(Record set)

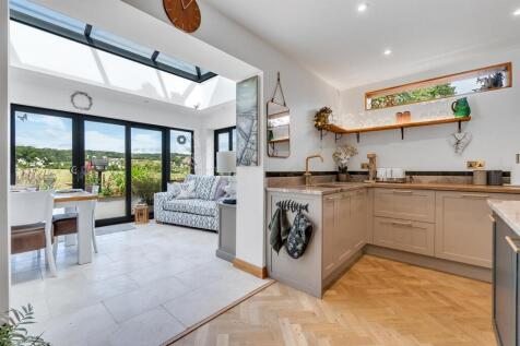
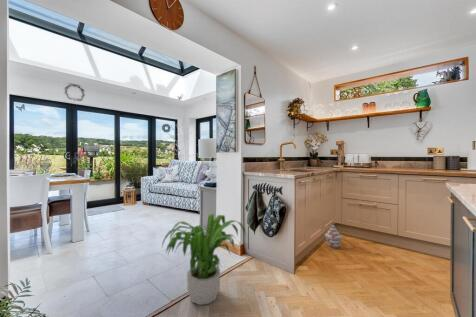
+ woven basket [324,221,343,249]
+ potted plant [161,213,247,306]
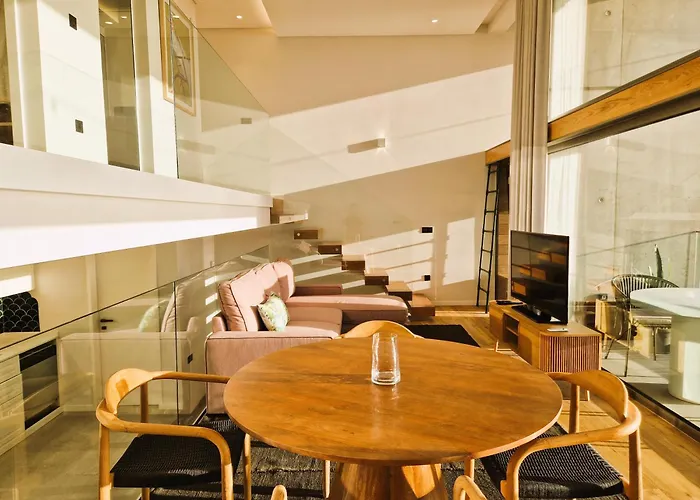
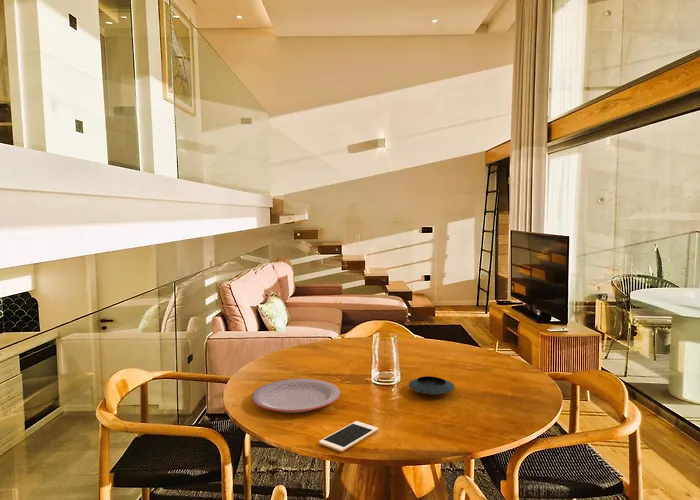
+ plate [250,378,341,413]
+ saucer [408,375,455,396]
+ cell phone [318,420,379,453]
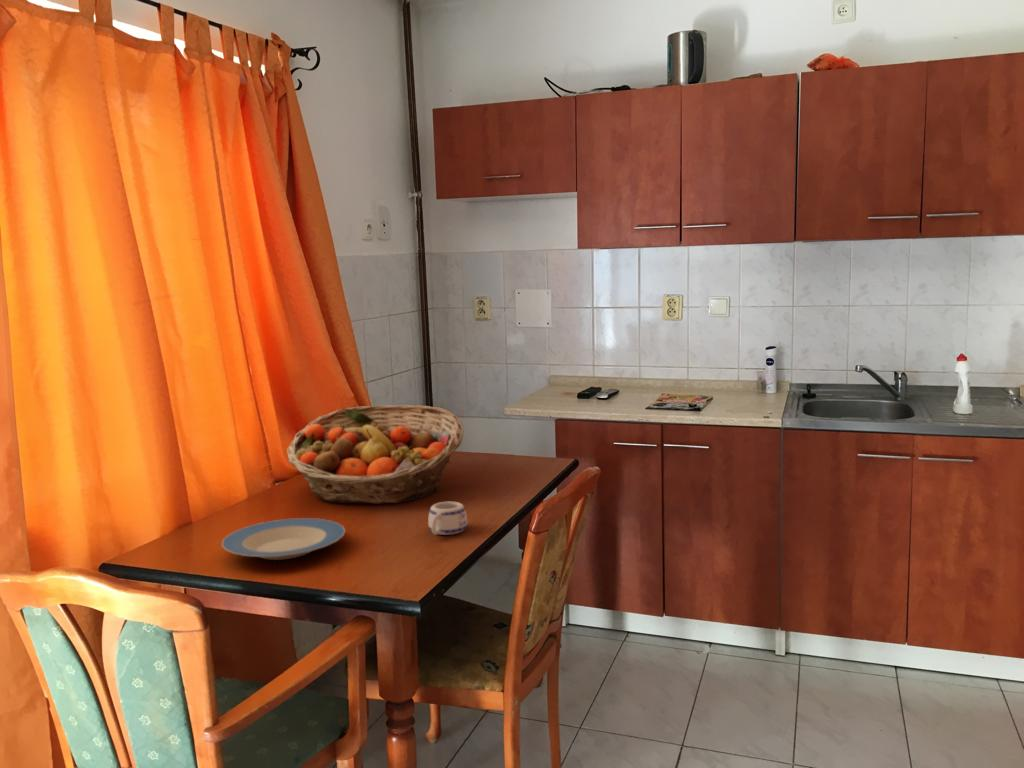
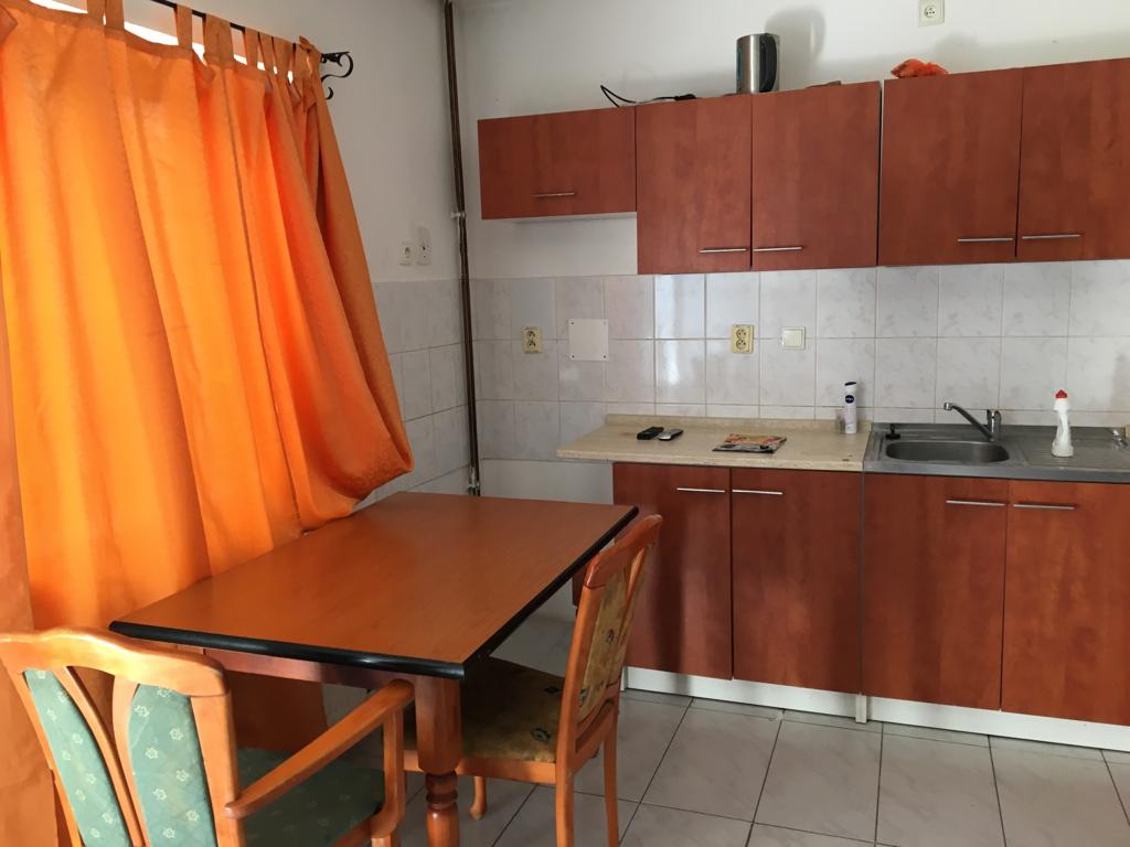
- plate [221,517,346,561]
- fruit basket [286,404,464,505]
- mug [427,501,469,536]
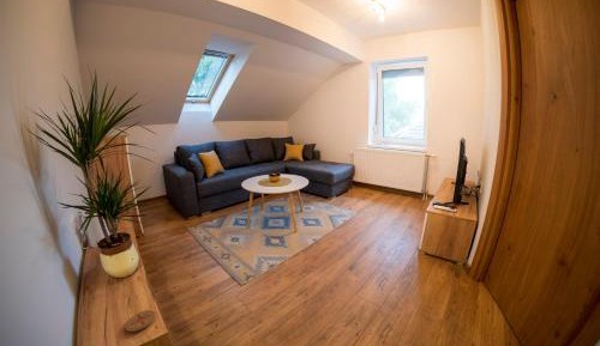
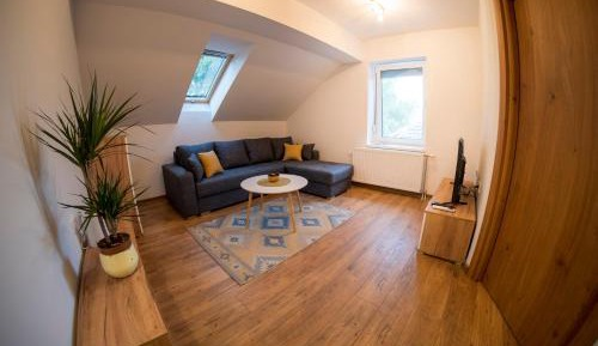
- coaster [124,309,157,333]
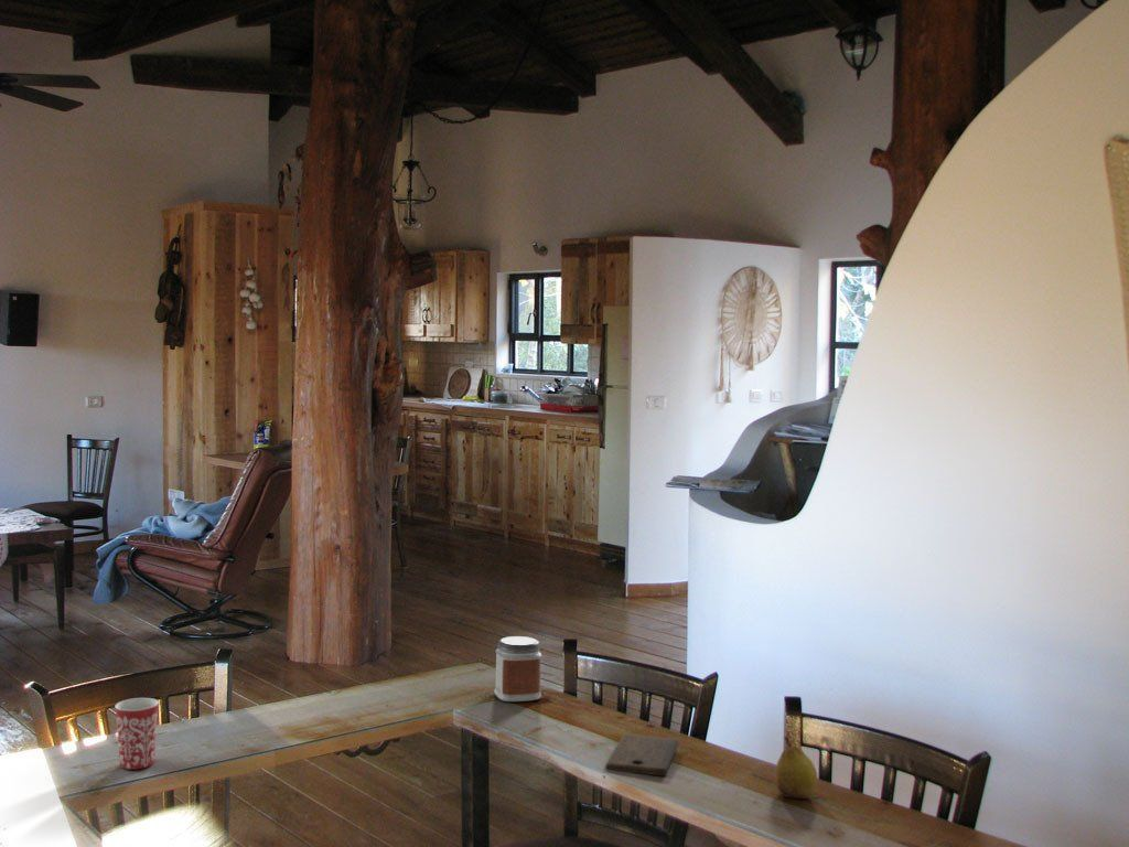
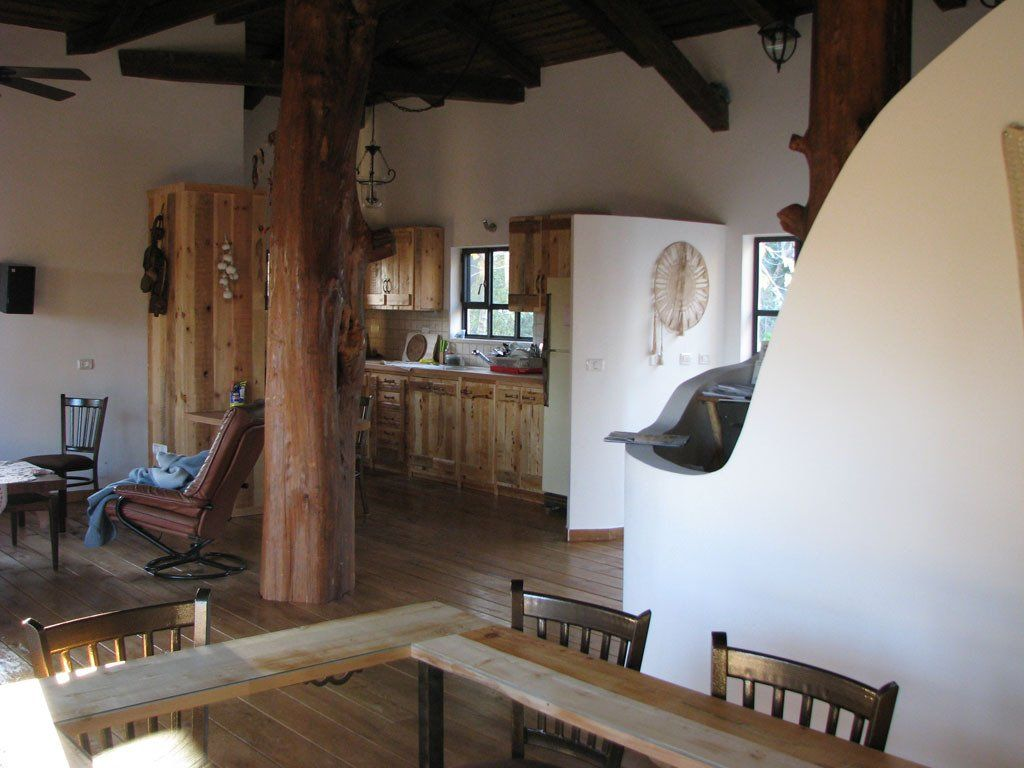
- mug [114,697,160,771]
- jar [493,635,542,703]
- fruit [774,736,818,800]
- cutting board [605,733,679,776]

(End Record set)

* Exercise *
The required output is each line of the entries that contains the word "basket".

* Task response *
+ woven basket [324,221,343,249]
- fruit basket [286,404,464,505]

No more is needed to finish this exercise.